This is Tori and her cute gelding Iza Hot Shot. This picture was taken at the NY State Fair in 2007, where she was showing him in Western Pleasure. You may remember this pair from the Showmanship Pivot Critique.
In a Western Pleasure Class, the horse is judged as opposed to the rider. Tori’s gelding is perfectly turned out, and I do like her choice in color for her clothing, it complements her horse well.
Even though this is not an equitation class where the rider is being judged, good equitation is always necessary to help the horse stay happy. A good Western Pleasure horse is a happy horse.
Notice the horse’s expression, he is slightly irritated. It appears Tori is asking him to move closer to the rail, and he would have preferred to stay where he was. What would help him to be more willing would be if Tori would turn out her stirrups. I’m sure she holds the proper position with her legs normally, but her show saddle appears to be a bit stiff, and it does not allow for her calves to be in contact with the horse’s sides as well as I would like.
When the saddle is not in use, take a broomstick, turn out the stirrups, and break the fenders in to make your job easier when you are riding. If it is not a light oil saddle, you can wet the fenders before you turn them, but I would not suggest wetting the light oil because it would darken the leather. Instead you can oil the fenders with Bic4, or some other oil intended for light saddles to help condition the saddle.
Hands / Neck Reining:
As you can see, Tori is using a neck rein to move her horse closer to the rail. Of course she must use a neck rein, but I would suggest slightly bending that left elbow and lifting the horse’s shoulders to move him over. This way, when his shoulders lift, he will collect and slow his walk even further. When bending the elbow and lifting the rein hand slightly, the rider will not have to cross over the mane as much to get her horse to move away from the neck rein. The cue will be smaller and more attractive to horse and spectators.
Note to riders:
Always use a leg cue before or during the time when you are using a rein cue. This will teach the horse to eventually move off of the leg only, resulting in a virtually invisible cue.

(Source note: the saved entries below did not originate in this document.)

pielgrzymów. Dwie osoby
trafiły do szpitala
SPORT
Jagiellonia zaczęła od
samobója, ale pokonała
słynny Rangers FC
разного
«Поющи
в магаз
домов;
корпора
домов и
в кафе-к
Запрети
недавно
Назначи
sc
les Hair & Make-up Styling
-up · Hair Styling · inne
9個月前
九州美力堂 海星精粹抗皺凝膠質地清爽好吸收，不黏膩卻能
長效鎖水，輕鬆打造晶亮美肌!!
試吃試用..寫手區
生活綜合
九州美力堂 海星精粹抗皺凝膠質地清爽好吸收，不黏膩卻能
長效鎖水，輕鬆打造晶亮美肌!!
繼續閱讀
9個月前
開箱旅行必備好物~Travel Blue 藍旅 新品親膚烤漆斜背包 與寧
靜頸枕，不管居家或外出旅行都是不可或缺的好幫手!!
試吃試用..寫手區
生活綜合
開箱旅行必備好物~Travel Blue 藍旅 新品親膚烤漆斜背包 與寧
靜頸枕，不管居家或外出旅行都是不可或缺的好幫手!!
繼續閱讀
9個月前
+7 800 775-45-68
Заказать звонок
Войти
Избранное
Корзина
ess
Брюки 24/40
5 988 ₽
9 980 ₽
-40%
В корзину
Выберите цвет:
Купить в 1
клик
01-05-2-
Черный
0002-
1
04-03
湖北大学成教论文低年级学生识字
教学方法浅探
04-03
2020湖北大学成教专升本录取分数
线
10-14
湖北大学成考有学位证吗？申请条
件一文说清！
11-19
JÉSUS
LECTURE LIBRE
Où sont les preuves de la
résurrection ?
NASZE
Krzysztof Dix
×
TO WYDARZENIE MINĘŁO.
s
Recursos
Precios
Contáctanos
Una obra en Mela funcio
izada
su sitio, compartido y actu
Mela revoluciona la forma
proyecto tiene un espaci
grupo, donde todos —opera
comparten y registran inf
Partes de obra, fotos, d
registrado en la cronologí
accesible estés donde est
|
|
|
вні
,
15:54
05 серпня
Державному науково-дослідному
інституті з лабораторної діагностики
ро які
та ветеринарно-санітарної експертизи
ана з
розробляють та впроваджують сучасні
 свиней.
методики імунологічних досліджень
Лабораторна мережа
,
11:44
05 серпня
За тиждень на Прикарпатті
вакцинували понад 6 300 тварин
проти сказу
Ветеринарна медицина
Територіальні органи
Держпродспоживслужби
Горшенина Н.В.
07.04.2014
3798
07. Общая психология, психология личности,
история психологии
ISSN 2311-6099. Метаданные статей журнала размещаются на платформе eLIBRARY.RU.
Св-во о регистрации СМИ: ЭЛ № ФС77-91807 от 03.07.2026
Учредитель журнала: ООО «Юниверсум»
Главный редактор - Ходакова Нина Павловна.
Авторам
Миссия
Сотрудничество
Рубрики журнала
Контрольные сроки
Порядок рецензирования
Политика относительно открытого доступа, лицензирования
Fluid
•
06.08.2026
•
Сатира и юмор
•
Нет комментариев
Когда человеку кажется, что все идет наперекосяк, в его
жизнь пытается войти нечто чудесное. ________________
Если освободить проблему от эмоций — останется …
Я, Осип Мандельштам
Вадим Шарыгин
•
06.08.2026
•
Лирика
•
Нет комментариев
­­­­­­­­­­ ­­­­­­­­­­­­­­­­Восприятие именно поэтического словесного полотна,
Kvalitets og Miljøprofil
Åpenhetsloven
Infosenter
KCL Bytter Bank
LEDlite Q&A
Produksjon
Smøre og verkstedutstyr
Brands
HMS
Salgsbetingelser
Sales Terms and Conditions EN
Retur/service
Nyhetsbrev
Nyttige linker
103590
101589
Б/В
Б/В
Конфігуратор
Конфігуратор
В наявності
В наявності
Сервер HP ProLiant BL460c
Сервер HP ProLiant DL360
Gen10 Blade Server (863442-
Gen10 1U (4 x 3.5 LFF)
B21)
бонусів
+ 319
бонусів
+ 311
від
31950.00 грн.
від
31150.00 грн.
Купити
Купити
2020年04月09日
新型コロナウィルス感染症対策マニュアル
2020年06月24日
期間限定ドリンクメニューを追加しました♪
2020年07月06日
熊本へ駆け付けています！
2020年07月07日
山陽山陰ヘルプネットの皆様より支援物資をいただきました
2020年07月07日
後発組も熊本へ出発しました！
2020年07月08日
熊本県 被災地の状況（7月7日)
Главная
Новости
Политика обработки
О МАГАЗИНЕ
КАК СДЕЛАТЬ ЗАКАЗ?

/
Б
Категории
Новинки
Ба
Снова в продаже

Another controversial point I would like to make…
At any gait, before touching your horse, check out where the judge is. I call it cheating, but unless you are in a big show with multiple judges, I recommend trying to fix the horse when the judge isn’t looking. The reason for this is not to “get away with something”, but rather to teach the horse that just because you are in the show ring does not mean that he can do whatever he wants. You also don’t want to appear rude and ignore the judge, so fixing the horse when the judge is busy looking at another rider is your opportunity to be able to show your horse to the best of his ability when the judge’s eyes are on you.